─── MATERIALS PROVIDED ───

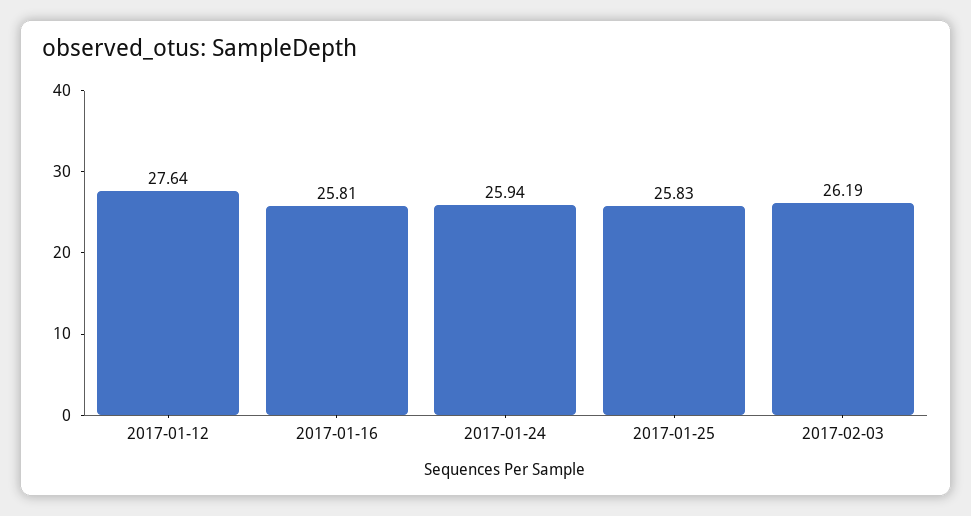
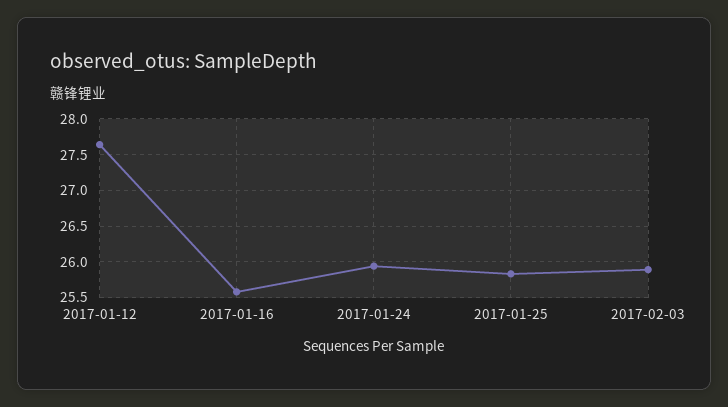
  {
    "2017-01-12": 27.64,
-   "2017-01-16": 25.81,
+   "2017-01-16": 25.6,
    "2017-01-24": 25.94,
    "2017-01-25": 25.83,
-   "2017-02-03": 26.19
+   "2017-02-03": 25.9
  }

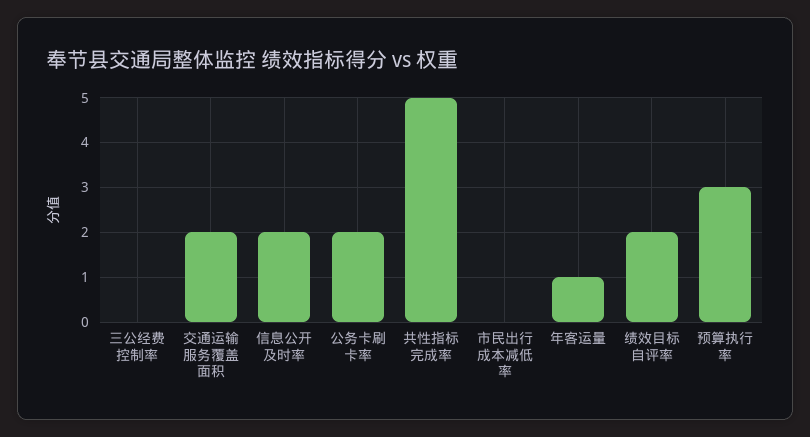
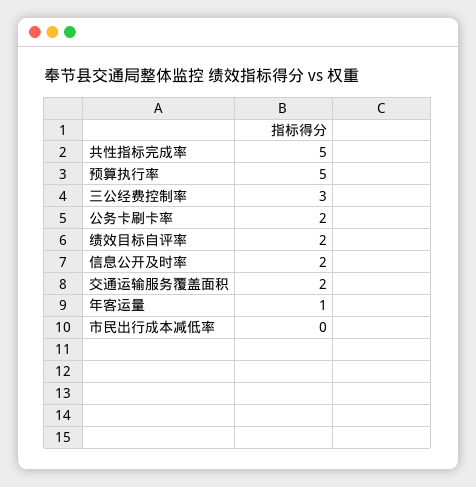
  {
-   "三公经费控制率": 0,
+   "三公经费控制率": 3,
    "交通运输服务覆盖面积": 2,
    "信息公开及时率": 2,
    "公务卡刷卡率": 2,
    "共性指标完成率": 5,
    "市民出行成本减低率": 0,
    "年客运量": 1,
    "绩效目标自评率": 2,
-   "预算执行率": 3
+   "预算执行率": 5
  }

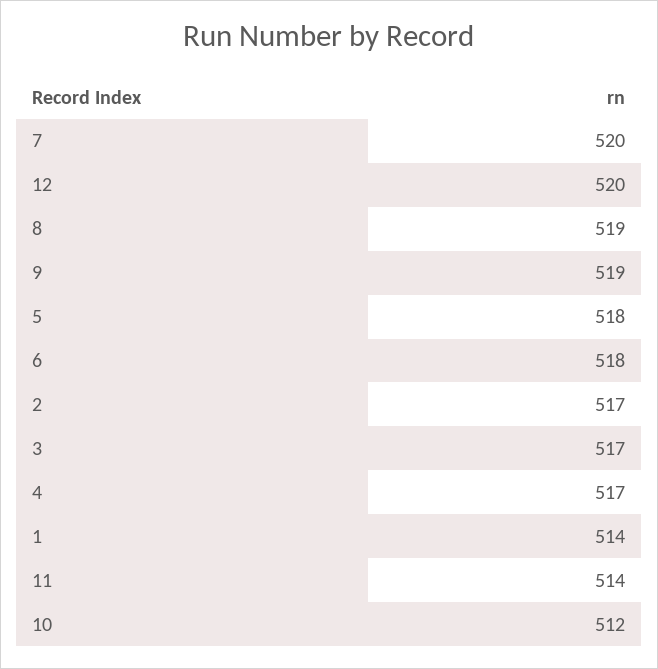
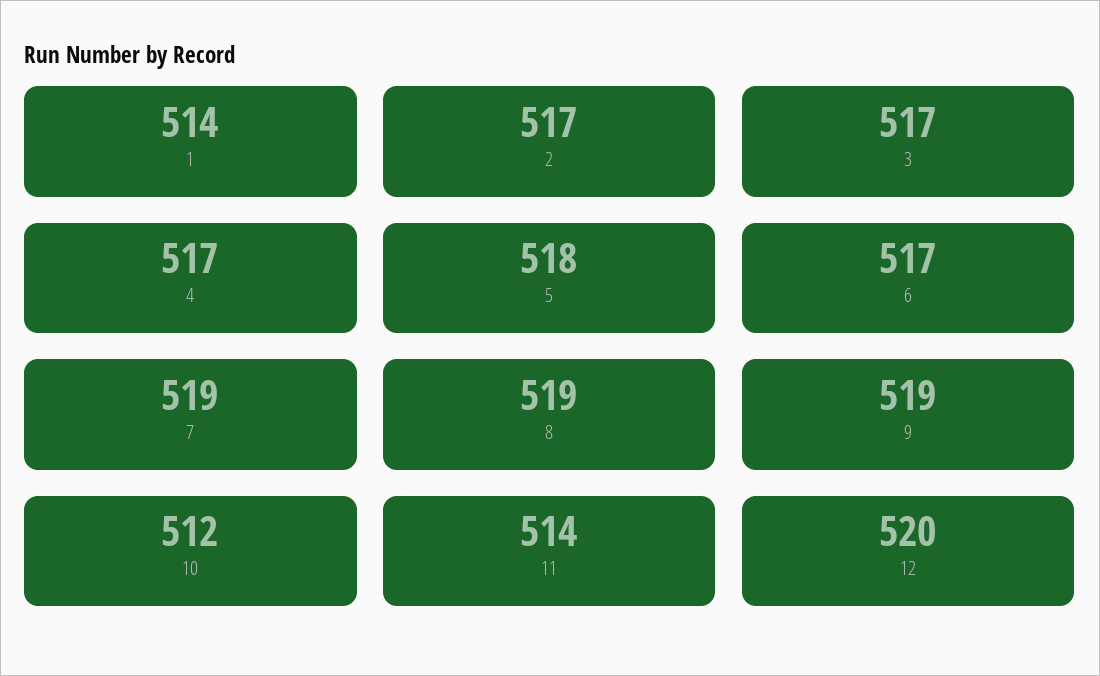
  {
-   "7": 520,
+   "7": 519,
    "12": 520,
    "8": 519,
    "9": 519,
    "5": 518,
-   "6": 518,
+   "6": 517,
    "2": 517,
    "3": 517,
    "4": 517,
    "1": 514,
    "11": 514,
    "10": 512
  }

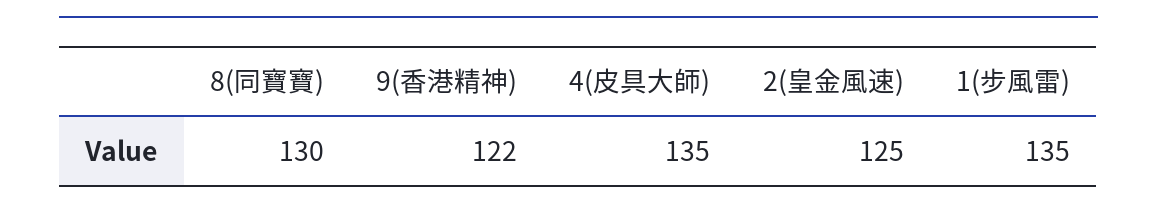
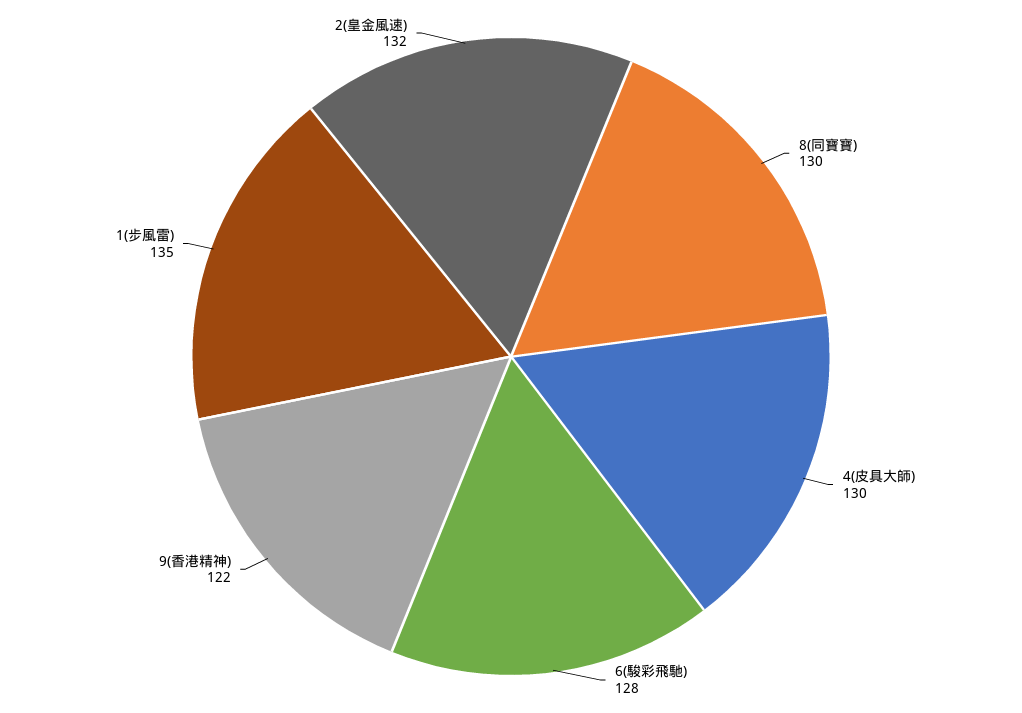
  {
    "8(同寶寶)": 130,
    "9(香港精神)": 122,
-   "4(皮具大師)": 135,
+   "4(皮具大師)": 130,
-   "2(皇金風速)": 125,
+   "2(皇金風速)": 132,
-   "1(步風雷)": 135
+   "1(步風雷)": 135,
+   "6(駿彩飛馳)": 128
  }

───

### HOW TO COMPLETE THIS TASK
Reproduce the data above exactly, leaving each picture out.

### TASK ANSWER
  {
    "2017-01-12": 27.64,
-   "2017-01-16": 25.81,
+   "2017-01-16": 25.6,
    "2017-01-24": 25.94,
    "2017-01-25": 25.83,
-   "2017-02-03": 26.19
+   "2017-02-03": 25.9
  }

  {
-   "三公经费控制率": 0,
+   "三公经费控制率": 3,
    "交通运输服务覆盖面积": 2,
    "信息公开及时率": 2,
    "公务卡刷卡率": 2,
    "共性指标完成率": 5,
    "市民出行成本减低率": 0,
    "年客运量": 1,
    "绩效目标自评率": 2,
-   "预算执行率": 3
+   "预算执行率": 5
  }

  {
-   "7": 520,
+   "7": 519,
    "12": 520,
    "8": 519,
    "9": 519,
    "5": 518,
-   "6": 518,
+   "6": 517,
    "2": 517,
    "3": 517,
    "4": 517,
    "1": 514,
    "11": 514,
    "10": 512
  }

  {
    "8(同寶寶)": 130,
    "9(香港精神)": 122,
-   "4(皮具大師)": 135,
+   "4(皮具大師)": 130,
-   "2(皇金風速)": 125,
+   "2(皇金風速)": 132,
-   "1(步風雷)": 135
+   "1(步風雷)": 135,
+   "6(駿彩飛馳)": 128
  }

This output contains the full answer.